Llego al mediodía a mi casa. Estaciono mi carro en la calle porque voy a volver a salir. Me bajo. El vigilante del restaurante chino me pregunta de mala forma:
-¿Hasta cuándo vas a estar aquí?-
-¿Por qué?- le pregunto yo, también de mala forma.
-Mira, yo no me hago responsable de lo que le pase a ese carro-, dice en tono amenazante.
-Es que yo no te estoy pidiendo que te hagas responsable. Yo dejo siempre mi carro aquí y tú lo sabes- le replico.
-No sé, yo no te conozco- dice levantando los brazos.
-Bueno, tranquilo, que a ese carro no le puede pasar nada ahí- culminó la discusión.
El tipo siempre anda molesto porque yo nunca le doy propina, pero él al final es el vigilante no el cuida carros de la cuadra. Además, yo siempre me estaciono ahí y él jamás se ha acercado a decirme «te lo cuido, mi pana». Nada. Es un chavista alzado. Que le pida a Maduro. Subo a mi casa y le cuento a mi esposa y me dice que mejor mueva el carro. Le digo que no, que uno no puede ceder siempre ante ese tipo de personas que se creen dueños de la calle, que se las dan de vivos. No podemos dejarnos intimidar por esos que solo alzan su voz para ver quién cae. Pobre loco. Cuarta arrechera, a la hora del almuerzo.
Culminando la tarde se va la luz en mi casa. Estaba trabajando en la computadora con muchas ventanas abiertas y adiós. A abrir los balcones y a prender las linternas. Me distraigo jugando con mi hija en el balcón. Ella señala la luna y las estrellas, me dice que la luna parece una empanada; yo recuerdo a los chavistas y tarados con los que me cruce en el día. Quinta arrechera, bañado en sudor.
Bajo a guardar mi carro con linterna en mano. Me consigo con un vecino y le veo en la cara una risa que está entre la incredulidad y lo psicópata, desesperado por contar algo, por decirle a alguien que el cartón de huevos había subido a 1040 bolívares. Ese alguien fui yo. El hombre se desahogó. Respiró. Él no lo podía creer. Subió rápido, con medio cartón de huevos, a contárselo a su esposa supongo.
Voy a guardar mi carro. Entro al estacionamiento. Veo al dueño con su esposa echándose aire afuera de su casa, porque ellos viven ahí. Me río, no sé por qué pero me rió solo mientras estaciono. «¿Tres horas sin luz, no? Bueno, así estamos», alcanzo a decirle mientras cierro el portón.

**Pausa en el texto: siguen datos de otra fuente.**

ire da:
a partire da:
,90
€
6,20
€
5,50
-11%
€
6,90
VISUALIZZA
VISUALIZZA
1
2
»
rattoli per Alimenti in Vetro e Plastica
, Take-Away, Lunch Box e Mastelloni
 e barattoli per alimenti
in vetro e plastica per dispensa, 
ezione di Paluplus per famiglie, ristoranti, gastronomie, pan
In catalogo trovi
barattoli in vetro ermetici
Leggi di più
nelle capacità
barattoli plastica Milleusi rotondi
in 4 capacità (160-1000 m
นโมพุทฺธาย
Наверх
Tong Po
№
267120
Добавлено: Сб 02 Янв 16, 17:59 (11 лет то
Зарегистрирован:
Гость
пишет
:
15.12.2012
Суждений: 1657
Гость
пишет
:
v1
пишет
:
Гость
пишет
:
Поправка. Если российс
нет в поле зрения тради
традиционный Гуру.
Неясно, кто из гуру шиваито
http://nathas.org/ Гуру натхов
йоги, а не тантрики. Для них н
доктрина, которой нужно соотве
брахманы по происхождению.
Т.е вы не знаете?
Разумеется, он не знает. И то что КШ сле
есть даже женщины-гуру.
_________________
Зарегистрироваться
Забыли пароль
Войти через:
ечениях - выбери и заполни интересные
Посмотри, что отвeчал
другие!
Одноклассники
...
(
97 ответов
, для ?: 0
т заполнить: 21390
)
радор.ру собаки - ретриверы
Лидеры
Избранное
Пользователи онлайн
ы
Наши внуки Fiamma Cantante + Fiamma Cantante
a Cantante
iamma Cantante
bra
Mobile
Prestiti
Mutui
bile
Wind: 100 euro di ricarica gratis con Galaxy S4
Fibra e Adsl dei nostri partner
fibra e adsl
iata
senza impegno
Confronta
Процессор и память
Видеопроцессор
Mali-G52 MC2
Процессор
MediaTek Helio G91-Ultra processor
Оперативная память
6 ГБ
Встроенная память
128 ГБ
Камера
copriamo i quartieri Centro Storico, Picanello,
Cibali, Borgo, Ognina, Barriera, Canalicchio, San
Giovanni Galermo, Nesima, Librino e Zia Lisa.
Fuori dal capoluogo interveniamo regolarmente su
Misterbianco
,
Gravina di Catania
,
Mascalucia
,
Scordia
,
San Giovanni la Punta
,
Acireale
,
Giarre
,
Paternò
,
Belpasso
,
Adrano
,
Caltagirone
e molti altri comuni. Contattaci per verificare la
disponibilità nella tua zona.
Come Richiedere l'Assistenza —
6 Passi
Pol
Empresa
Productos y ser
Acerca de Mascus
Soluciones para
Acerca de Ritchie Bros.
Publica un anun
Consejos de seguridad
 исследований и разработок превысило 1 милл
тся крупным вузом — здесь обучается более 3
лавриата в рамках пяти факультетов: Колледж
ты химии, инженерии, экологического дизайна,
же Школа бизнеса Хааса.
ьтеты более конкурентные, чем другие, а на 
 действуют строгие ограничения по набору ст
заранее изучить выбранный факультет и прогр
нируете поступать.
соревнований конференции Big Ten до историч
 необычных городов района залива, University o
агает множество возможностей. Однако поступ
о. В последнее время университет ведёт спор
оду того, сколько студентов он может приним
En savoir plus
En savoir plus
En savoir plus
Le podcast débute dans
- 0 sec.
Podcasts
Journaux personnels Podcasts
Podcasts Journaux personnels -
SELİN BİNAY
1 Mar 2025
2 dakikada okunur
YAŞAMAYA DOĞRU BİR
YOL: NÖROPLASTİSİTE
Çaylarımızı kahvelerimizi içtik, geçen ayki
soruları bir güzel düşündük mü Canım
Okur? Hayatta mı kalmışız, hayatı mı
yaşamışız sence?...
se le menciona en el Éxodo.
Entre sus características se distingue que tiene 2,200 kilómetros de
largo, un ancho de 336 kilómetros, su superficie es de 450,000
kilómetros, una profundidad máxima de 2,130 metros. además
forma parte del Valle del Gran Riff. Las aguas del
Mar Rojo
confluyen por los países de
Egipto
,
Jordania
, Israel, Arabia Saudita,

Siempre he pensado en esa película, de pana que todo el mundo anda así siempre, y a veces esa es mi excusa para yo no reventar a coñazos a alguien, o es mi razonamiento para tratar de entender las respuestas de las personas… Pero así se muere la gente, en una arrechera de esas. Y nuestro consuelo siempre será: al menos tengo a dónde llegar, con quién compartir esas arrecheras, con quién sentarme a jugar, quién me haga olvidar… Nosotros, que tenemos ese consuelo, quizá podamos estirar nuestro día de furia, unas cuantas horas más…
Es exactamente así, tratar de estirarlo y seguir manteniendo el control de nuestros actos. Los días de furia continuarán, no lo dudo, pero de vez en cuando hay que estallar a solas para volver a empezar.